### EXERCISE GOAL
Every line of the data is to be retyped exactly.
---- DATASET EXCERPTS
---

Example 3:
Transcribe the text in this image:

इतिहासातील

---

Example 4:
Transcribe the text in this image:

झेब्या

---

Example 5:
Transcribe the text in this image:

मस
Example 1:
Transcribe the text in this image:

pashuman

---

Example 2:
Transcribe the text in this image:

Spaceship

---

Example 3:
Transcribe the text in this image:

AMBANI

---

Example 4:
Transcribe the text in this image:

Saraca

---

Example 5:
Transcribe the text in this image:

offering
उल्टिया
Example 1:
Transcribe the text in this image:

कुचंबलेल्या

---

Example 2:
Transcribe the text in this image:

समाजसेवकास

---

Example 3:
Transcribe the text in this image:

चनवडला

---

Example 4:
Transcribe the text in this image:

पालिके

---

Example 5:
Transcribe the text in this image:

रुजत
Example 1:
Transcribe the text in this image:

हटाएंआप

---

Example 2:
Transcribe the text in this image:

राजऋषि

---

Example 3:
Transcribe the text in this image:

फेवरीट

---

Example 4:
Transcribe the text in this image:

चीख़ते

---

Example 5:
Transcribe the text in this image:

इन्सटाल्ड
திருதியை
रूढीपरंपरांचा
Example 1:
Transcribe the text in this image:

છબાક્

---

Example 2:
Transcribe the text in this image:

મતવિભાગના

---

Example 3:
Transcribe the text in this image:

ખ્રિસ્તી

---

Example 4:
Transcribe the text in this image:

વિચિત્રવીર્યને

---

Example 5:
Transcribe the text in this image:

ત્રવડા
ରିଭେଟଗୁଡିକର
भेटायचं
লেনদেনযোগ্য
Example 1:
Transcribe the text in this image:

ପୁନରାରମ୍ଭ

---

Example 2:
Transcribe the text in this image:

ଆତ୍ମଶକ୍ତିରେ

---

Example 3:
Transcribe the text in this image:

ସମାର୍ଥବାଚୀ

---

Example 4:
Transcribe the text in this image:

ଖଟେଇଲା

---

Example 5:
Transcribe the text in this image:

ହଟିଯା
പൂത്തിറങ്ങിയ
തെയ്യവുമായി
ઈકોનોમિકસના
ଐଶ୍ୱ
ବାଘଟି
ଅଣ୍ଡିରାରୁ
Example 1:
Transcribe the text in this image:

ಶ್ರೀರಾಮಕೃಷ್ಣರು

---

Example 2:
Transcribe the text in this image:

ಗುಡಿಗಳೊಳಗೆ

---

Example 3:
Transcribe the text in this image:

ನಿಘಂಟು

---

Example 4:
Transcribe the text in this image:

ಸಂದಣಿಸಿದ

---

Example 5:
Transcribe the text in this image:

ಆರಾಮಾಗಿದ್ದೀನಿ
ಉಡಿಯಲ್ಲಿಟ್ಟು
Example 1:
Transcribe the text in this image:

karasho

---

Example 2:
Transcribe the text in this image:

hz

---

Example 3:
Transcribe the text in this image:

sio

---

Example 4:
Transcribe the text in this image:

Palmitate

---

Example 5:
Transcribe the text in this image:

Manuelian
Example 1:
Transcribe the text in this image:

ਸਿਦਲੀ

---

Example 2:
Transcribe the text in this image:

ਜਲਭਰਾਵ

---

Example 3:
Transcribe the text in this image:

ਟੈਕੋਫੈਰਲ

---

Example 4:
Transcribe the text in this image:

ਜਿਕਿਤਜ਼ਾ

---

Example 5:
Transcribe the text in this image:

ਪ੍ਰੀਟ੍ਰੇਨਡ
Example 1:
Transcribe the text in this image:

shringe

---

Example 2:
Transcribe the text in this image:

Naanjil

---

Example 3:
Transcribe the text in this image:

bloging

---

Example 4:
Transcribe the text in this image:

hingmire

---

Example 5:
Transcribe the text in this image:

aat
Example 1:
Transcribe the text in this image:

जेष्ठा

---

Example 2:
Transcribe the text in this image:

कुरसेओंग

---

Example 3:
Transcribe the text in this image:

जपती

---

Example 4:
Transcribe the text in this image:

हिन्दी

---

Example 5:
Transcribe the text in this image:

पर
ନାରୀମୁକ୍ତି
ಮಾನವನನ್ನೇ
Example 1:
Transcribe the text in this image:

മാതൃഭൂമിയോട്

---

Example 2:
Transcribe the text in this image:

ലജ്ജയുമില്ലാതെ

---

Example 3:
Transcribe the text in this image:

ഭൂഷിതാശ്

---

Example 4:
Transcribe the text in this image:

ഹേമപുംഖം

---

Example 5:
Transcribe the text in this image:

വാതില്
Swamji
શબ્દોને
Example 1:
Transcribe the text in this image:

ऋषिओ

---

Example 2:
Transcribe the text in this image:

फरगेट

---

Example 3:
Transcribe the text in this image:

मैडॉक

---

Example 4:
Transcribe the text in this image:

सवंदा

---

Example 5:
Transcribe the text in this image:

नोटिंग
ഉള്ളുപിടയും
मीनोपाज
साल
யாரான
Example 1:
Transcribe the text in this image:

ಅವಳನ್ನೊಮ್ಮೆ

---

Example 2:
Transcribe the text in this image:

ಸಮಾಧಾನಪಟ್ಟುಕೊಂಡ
--------
### RESPONSE TO THE TASK
---

Example 3:
Transcribe the text in this image:

इतिहासातील

---

Example 4:
Transcribe the text in this image:

झेब्या

---

Example 5:
Transcribe the text in this image:

मस
Example 1:
Transcribe the text in this image:

pashuman

---

Example 2:
Transcribe the text in this image:

Spaceship

---

Example 3:
Transcribe the text in this image:

AMBANI

---

Example 4:
Transcribe the text in this image:

Saraca

---

Example 5:
Transcribe the text in this image:

offering
उल्टिया
Example 1:
Transcribe the text in this image:

कुचंबलेल्या

---

Example 2:
Transcribe the text in this image:

समाजसेवकास

---

Example 3:
Transcribe the text in this image:

चनवडला

---

Example 4:
Transcribe the text in this image:

पालिके

---

Example 5:
Transcribe the text in this image:

रुजत
Example 1:
Transcribe the text in this image:

हटाएंआप

---

Example 2:
Transcribe the text in this image:

राजऋषि

---

Example 3:
Transcribe the text in this image:

फेवरीट

---

Example 4:
Transcribe the text in this image:

चीख़ते

---

Example 5:
Transcribe the text in this image:

इन्सटाल्ड
திருதியை
रूढीपरंपरांचा
Example 1:
Transcribe the text in this image:

છબાક્

---

Example 2:
Transcribe the text in this image:

મતવિભાગના

---

Example 3:
Transcribe the text in this image:

ખ્રિસ્તી

---

Example 4:
Transcribe the text in this image:

વિચિત્રવીર્યને

---

Example 5:
Transcribe the text in this image:

ત્રવડા
ରିଭେଟଗୁଡିକର
भेटायचं
লেনদেনযোগ্য
Example 1:
Transcribe the text in this image:

ପୁନରାରମ୍ଭ

---

Example 2:
Transcribe the text in this image:

ଆତ୍ମଶକ୍ତିରେ

---

Example 3:
Transcribe the text in this image:

ସମାର୍ଥବାଚୀ

---

Example 4:
Transcribe the text in this image:

ଖଟେଇଲା

---

Example 5:
Transcribe the text in this image:

ହଟିଯା
പൂത്തിറങ്ങിയ
തെയ്യവുമായി
ઈકોનોમિકસના
ଐଶ୍ୱ
ବାଘଟି
ଅଣ୍ଡିରାରୁ
Example 1:
Transcribe the text in this image:

ಶ್ರೀರಾಮಕೃಷ್ಣರು

---

Example 2:
Transcribe the text in this image:

ಗುಡಿಗಳೊಳಗೆ

---

Example 3:
Transcribe the text in this image:

ನಿಘಂಟು

---

Example 4:
Transcribe the text in this image:

ಸಂದಣಿಸಿದ

---

Example 5:
Transcribe the text in this image:

ಆರಾಮಾಗಿದ್ದೀನಿ
ಉಡಿಯಲ್ಲಿಟ್ಟು
Example 1:
Transcribe the text in this image:

karasho

---

Example 2:
Transcribe the text in this image:

hz

---

Example 3:
Transcribe the text in this image:

sio

---

Example 4:
Transcribe the text in this image:

Palmitate

---

Example 5:
Transcribe the text in this image:

Manuelian
Example 1:
Transcribe the text in this image:

ਸਿਦਲੀ

---

Example 2:
Transcribe the text in this image:

ਜਲਭਰਾਵ

---

Example 3:
Transcribe the text in this image:

ਟੈਕੋਫੈਰਲ

---

Example 4:
Transcribe the text in this image:

ਜਿਕਿਤਜ਼ਾ

---

Example 5:
Transcribe the text in this image:

ਪ੍ਰੀਟ੍ਰੇਨਡ
Example 1:
Transcribe the text in this image:

shringe

---

Example 2:
Transcribe the text in this image:

Naanjil

---

Example 3:
Transcribe the text in this image:

bloging

---

Example 4:
Transcribe the text in this image:

hingmire

---

Example 5:
Transcribe the text in this image:

aat
Example 1:
Transcribe the text in this image:

जेष्ठा

---

Example 2:
Transcribe the text in this image:

कुरसेओंग

---

Example 3:
Transcribe the text in this image:

जपती

---

Example 4:
Transcribe the text in this image:

हिन्दी

---

Example 5:
Transcribe the text in this image:

पर
ନାରୀମୁକ୍ତି
ಮಾನವನನ್ನೇ
Example 1:
Transcribe the text in this image:

മാതൃഭൂമിയോട്

---

Example 2:
Transcribe the text in this image:

ലജ്ജയുമില്ലാതെ

---

Example 3:
Transcribe the text in this image:

ഭൂഷിതാശ്

---

Example 4:
Transcribe the text in this image:

ഹേമപുംഖം

---

Example 5:
Transcribe the text in this image:

വാതില്
Swamji
શબ્દોને
Example 1:
Transcribe the text in this image:

ऋषिओ

---

Example 2:
Transcribe the text in this image:

फरगेट

---

Example 3:
Transcribe the text in this image:

मैडॉक

---

Example 4:
Transcribe the text in this image:

सवंदा

---

Example 5:
Transcribe the text in this image:

नोटिंग
ഉള്ളുപിടയും
मीनोपाज
साल
யாரான
Example 1:
Transcribe the text in this image:

ಅವಳನ್ನೊಮ್ಮೆ

---

Example 2:
Transcribe the text in this image:

ಸಮಾಧಾನಪಟ್ಟುಕೊಂಡ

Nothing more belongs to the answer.